Your goal:
Lines containing "Comics": state how many there are in these entries, and write only that number.

== Dataset excerpts ==

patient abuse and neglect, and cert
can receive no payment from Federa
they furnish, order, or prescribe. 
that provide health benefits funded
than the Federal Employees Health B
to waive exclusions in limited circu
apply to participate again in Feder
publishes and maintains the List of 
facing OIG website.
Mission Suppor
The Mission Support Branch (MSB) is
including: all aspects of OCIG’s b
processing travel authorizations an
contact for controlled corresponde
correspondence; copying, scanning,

===
== Dataset excerpts ==

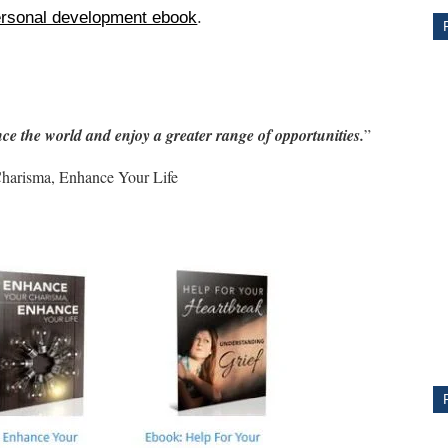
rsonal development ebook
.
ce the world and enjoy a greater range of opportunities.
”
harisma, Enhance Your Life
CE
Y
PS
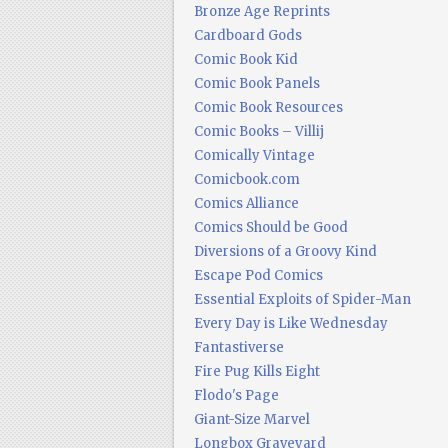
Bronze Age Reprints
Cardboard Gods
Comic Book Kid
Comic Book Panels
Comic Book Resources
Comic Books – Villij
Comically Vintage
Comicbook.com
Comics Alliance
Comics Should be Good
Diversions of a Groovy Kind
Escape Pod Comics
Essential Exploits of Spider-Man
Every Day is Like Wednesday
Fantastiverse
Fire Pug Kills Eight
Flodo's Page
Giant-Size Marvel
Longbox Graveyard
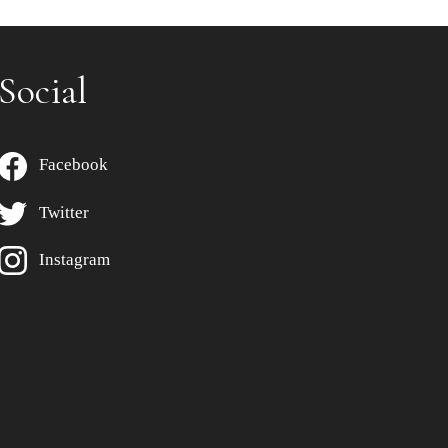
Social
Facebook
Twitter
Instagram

===

Completed exercise:
3